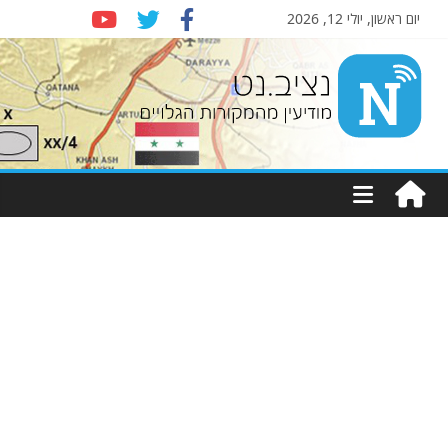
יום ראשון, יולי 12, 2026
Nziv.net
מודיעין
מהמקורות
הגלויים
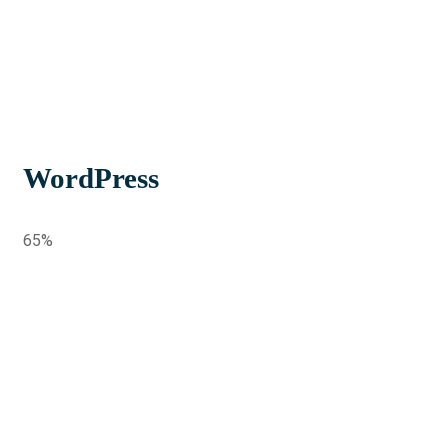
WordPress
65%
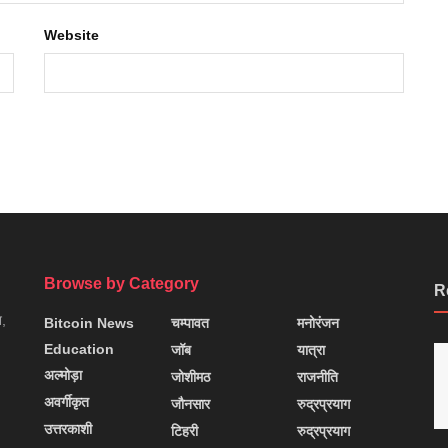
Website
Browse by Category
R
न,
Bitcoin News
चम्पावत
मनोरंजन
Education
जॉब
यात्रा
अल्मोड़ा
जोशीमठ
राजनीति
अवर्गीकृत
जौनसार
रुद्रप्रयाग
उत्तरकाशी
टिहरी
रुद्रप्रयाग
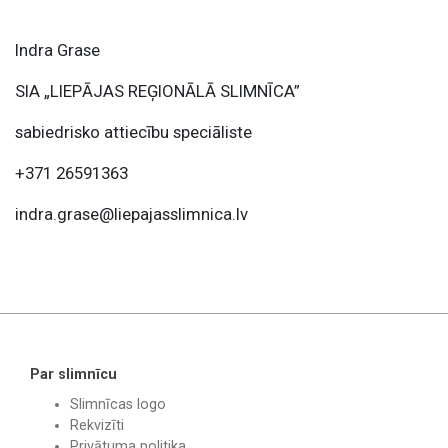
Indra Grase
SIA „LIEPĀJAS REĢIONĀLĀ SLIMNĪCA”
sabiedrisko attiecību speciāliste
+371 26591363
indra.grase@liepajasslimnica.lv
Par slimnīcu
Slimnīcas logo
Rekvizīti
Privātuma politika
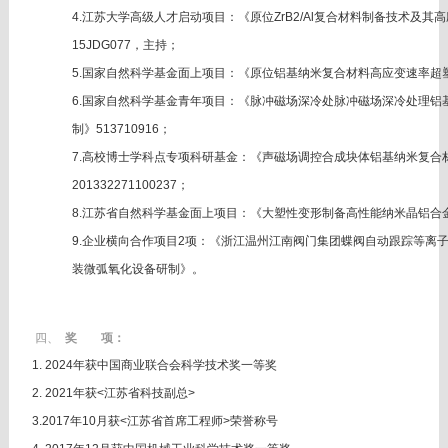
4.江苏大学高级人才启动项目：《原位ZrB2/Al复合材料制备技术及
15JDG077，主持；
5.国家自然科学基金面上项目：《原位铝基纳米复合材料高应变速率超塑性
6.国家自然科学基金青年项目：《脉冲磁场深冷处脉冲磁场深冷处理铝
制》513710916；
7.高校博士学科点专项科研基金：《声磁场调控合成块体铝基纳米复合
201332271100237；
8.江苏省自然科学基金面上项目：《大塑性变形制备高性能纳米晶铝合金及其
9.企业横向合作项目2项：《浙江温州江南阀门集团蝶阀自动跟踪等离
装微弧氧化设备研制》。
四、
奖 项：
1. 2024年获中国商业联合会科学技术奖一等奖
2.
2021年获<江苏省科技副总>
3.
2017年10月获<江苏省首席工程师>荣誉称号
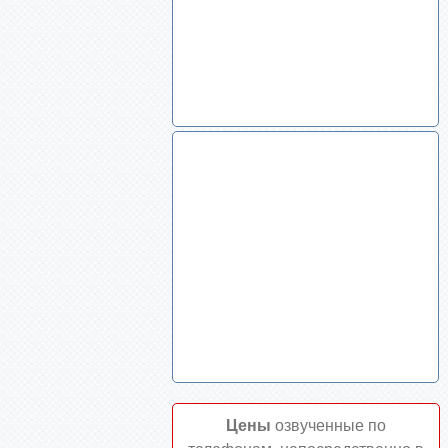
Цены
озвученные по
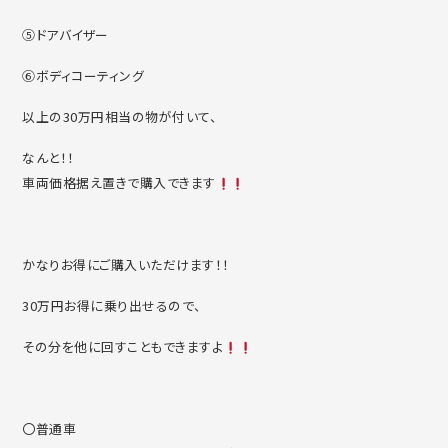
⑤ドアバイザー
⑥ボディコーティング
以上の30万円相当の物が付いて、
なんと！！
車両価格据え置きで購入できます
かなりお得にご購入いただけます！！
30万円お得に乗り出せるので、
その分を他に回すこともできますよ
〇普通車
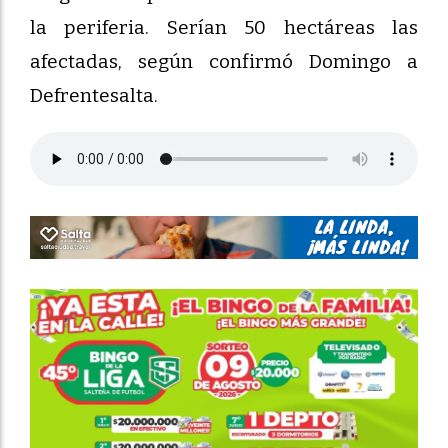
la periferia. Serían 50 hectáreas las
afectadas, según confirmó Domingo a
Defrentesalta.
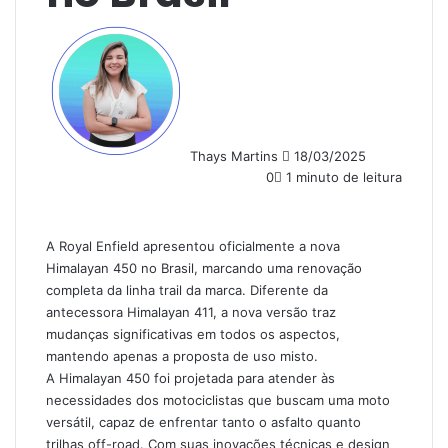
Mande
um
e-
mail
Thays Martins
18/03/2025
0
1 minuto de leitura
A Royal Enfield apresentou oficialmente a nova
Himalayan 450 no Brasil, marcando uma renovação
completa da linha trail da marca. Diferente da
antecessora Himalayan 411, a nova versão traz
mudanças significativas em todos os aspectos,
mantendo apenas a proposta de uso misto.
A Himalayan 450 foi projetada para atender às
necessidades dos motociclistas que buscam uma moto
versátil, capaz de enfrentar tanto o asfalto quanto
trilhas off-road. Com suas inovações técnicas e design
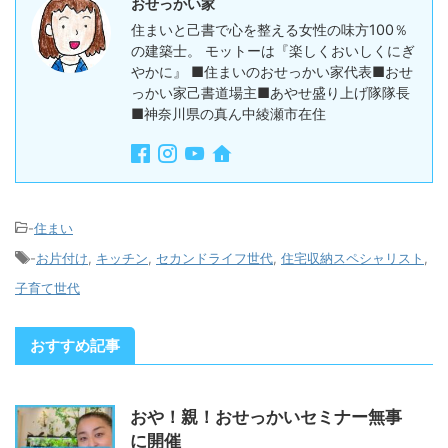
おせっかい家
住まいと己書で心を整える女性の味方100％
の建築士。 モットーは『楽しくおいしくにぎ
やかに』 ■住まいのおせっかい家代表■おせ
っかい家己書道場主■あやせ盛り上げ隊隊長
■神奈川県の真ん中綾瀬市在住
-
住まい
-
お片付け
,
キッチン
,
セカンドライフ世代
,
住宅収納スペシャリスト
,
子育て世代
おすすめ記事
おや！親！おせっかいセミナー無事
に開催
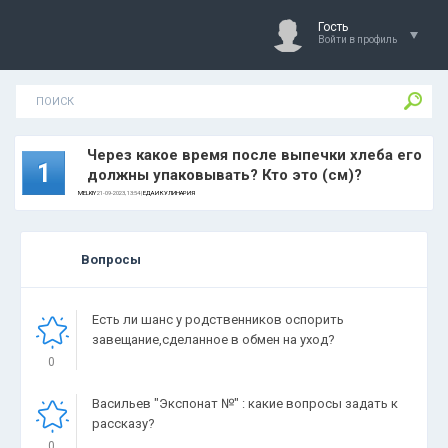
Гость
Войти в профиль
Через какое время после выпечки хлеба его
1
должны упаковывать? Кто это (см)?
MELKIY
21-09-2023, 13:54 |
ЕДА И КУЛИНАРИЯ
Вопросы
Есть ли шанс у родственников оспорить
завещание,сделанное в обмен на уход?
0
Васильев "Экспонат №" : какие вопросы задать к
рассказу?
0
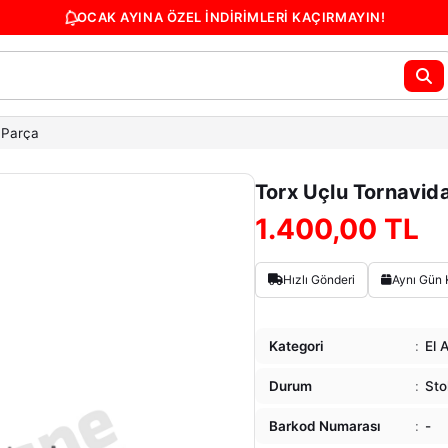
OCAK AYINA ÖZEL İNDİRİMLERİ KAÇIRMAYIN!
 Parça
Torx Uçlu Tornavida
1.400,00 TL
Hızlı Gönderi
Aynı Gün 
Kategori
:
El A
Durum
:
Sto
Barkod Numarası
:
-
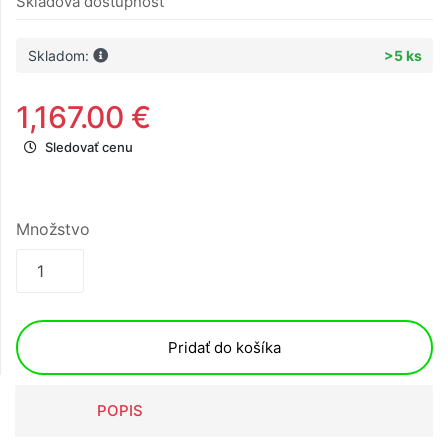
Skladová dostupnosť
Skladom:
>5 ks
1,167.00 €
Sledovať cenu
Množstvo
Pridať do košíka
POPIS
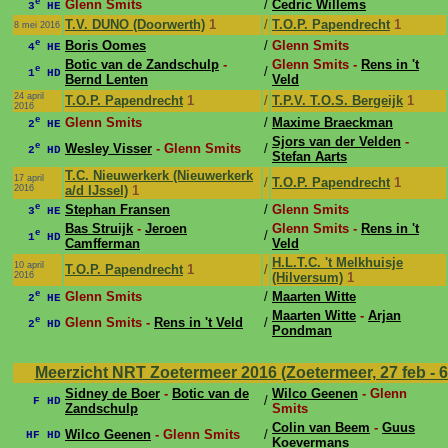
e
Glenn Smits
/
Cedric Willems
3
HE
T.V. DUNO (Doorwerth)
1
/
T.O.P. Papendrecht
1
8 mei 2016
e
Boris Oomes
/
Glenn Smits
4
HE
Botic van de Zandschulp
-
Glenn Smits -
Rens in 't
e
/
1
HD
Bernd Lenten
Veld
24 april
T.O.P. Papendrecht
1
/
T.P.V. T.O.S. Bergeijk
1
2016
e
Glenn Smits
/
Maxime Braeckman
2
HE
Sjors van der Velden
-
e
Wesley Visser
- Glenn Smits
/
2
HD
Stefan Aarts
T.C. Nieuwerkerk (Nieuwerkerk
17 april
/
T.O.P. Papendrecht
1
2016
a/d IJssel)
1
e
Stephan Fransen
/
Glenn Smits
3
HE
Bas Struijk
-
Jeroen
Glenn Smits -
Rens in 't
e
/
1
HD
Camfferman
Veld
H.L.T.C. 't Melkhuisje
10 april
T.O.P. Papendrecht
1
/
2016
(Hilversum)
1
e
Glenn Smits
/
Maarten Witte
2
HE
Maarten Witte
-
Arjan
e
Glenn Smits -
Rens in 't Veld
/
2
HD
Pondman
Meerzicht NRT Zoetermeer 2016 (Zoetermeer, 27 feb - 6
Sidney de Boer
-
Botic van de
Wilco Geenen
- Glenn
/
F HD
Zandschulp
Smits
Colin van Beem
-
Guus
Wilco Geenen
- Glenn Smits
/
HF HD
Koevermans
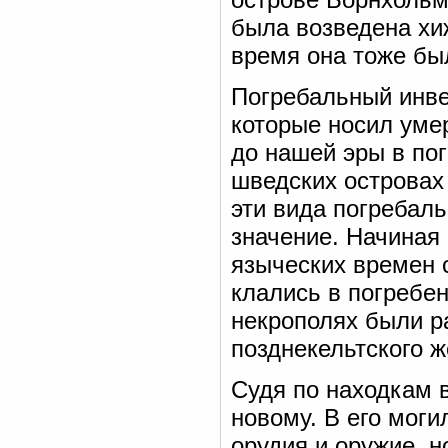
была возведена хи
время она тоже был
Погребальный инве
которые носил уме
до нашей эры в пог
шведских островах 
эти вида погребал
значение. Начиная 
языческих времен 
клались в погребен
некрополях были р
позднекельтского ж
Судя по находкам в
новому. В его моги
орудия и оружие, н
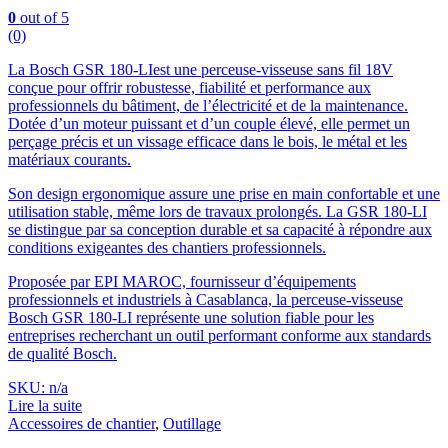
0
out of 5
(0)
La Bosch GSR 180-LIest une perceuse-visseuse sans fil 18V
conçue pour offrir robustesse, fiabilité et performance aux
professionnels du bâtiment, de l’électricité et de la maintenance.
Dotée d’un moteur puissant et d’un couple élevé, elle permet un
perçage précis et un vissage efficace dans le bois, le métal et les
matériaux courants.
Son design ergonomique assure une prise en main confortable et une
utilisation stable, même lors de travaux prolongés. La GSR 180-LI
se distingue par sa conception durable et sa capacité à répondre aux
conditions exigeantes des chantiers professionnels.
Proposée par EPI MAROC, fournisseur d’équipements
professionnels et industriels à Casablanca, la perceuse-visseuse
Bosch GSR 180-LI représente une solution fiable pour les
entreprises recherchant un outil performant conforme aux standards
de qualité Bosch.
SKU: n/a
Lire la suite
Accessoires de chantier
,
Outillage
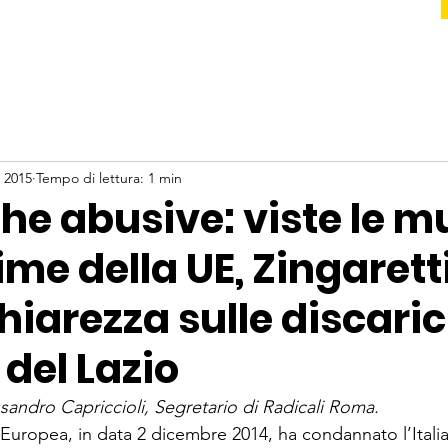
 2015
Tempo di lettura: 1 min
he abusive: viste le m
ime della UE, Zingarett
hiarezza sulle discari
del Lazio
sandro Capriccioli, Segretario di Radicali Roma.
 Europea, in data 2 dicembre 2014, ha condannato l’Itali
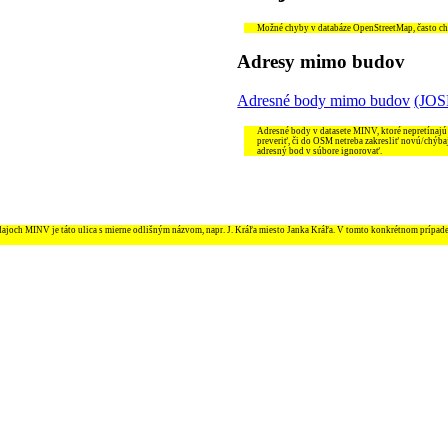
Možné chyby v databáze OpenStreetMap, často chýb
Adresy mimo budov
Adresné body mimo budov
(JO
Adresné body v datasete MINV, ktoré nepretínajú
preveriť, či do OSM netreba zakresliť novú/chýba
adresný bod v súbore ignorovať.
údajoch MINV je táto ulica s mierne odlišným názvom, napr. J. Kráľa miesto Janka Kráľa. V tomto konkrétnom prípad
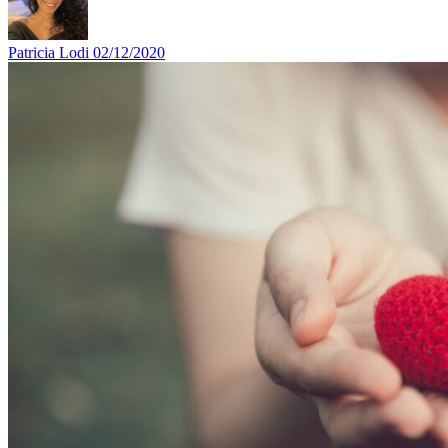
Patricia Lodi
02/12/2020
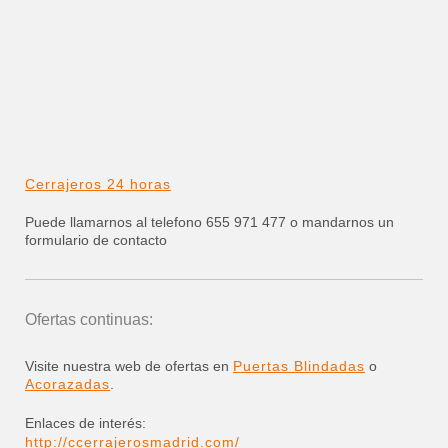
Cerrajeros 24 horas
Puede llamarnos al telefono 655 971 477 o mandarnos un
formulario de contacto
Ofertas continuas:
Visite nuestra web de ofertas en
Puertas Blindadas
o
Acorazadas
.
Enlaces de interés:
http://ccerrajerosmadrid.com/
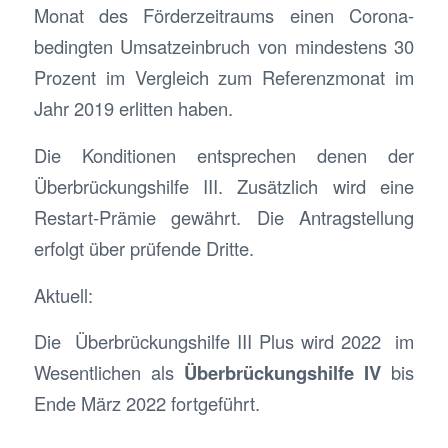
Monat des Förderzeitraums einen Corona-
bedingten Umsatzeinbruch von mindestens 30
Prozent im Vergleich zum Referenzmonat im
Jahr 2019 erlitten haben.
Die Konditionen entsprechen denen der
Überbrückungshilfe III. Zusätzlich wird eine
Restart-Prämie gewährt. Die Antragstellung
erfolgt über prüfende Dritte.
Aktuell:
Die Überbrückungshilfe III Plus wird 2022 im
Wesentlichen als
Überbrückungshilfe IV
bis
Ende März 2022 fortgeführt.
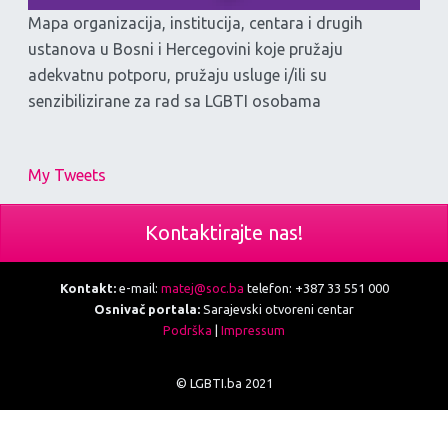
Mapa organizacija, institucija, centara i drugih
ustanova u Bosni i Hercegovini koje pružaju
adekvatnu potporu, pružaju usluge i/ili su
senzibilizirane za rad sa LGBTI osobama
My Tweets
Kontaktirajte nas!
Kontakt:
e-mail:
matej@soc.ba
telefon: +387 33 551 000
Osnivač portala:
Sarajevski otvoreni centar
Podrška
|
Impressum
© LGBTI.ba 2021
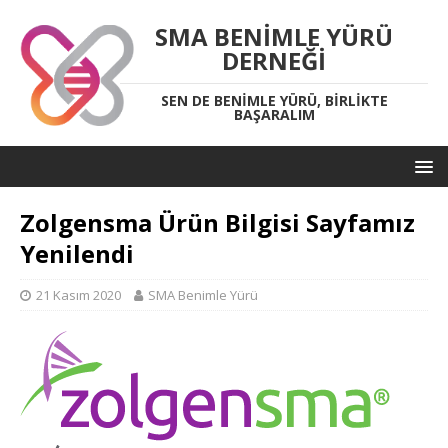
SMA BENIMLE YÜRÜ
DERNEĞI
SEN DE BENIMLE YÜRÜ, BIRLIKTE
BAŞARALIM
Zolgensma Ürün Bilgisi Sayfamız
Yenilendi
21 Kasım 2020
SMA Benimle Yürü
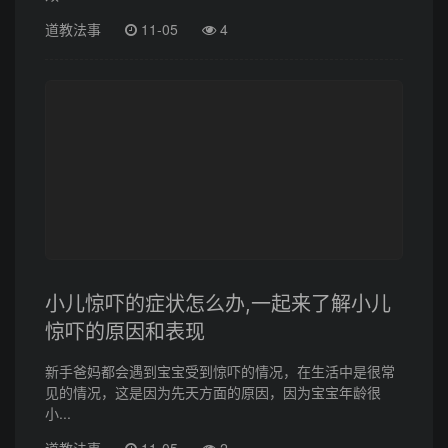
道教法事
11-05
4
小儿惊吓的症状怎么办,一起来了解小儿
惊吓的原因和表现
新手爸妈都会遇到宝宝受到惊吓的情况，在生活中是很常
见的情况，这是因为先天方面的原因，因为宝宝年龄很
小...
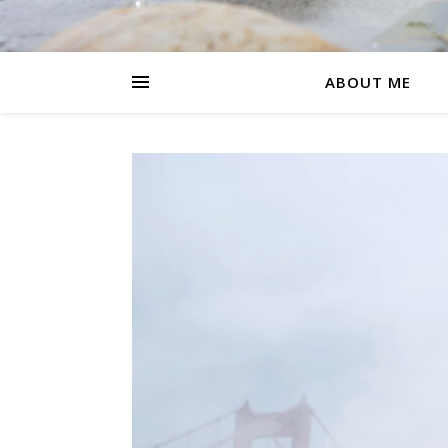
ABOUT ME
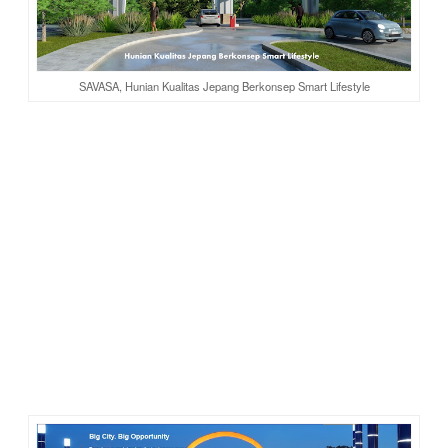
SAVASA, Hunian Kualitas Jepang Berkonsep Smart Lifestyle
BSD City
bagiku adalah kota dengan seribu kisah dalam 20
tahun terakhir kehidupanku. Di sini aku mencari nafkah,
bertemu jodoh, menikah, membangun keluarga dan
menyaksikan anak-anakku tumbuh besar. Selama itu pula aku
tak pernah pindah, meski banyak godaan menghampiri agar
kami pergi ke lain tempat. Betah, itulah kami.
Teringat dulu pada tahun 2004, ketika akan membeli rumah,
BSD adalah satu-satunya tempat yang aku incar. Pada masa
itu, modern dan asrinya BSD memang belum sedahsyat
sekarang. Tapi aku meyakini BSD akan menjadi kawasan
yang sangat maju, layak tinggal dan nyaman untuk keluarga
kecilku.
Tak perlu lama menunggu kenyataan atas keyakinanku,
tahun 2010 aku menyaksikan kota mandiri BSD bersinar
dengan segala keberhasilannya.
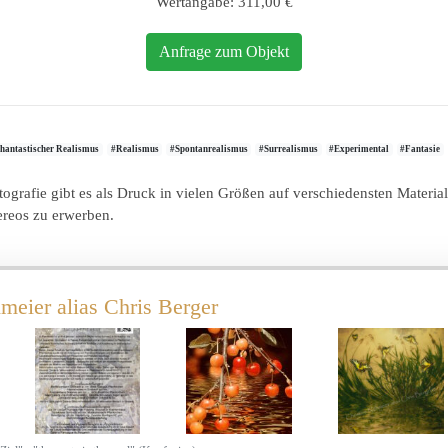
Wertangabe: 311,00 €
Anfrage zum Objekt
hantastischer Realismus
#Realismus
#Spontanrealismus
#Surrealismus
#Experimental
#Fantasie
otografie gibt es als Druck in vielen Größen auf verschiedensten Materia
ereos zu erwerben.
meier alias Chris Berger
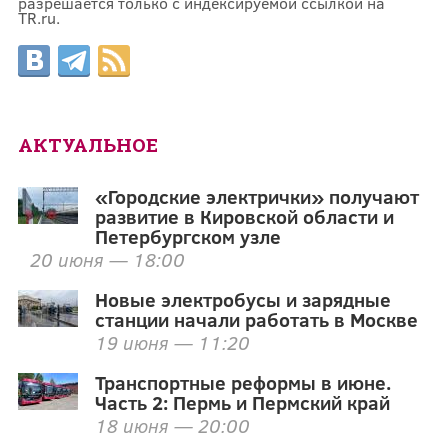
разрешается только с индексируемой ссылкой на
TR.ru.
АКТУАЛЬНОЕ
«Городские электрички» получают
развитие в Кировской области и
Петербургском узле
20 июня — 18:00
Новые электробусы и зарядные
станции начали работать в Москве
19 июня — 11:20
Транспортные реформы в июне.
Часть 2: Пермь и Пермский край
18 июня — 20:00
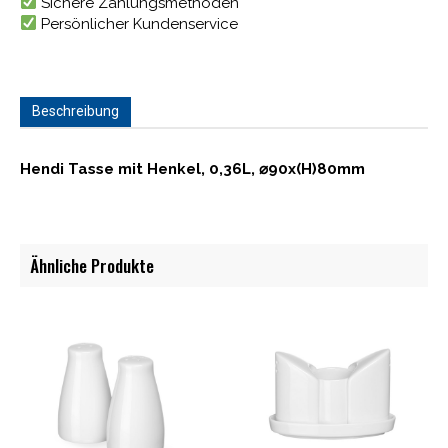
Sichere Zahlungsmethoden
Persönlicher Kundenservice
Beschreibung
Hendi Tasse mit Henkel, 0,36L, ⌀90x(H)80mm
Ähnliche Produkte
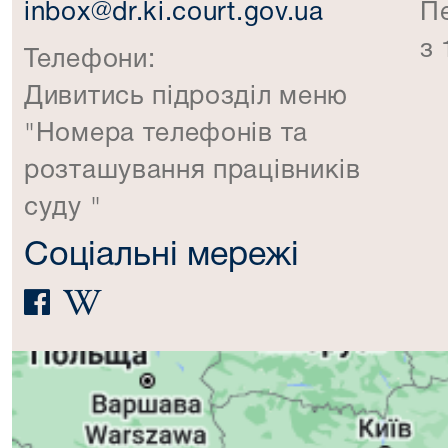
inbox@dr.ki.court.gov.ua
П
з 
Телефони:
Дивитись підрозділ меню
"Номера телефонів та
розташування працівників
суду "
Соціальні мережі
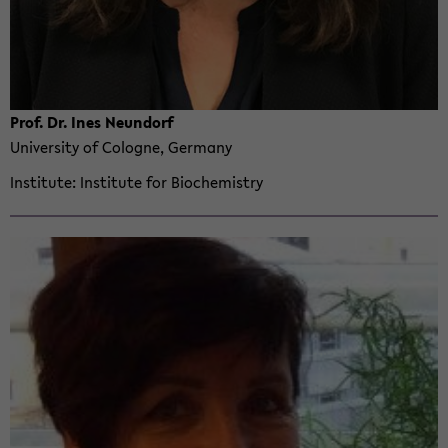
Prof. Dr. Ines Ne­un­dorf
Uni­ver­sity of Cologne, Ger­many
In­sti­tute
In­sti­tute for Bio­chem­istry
------------------------------------------------------------------------
Retype the lines of the entries that begin with the line containing "Prof. Dr. Ines Ne­un­dorf" and run through the final line of the entries, including both of these lines. Reproduce every character without change.

Prof. Dr. Ines Ne­un­dorf
Uni­ver­sity of Cologne, Ger­many
In­sti­tute
In­sti­tute for Bio­chem­istry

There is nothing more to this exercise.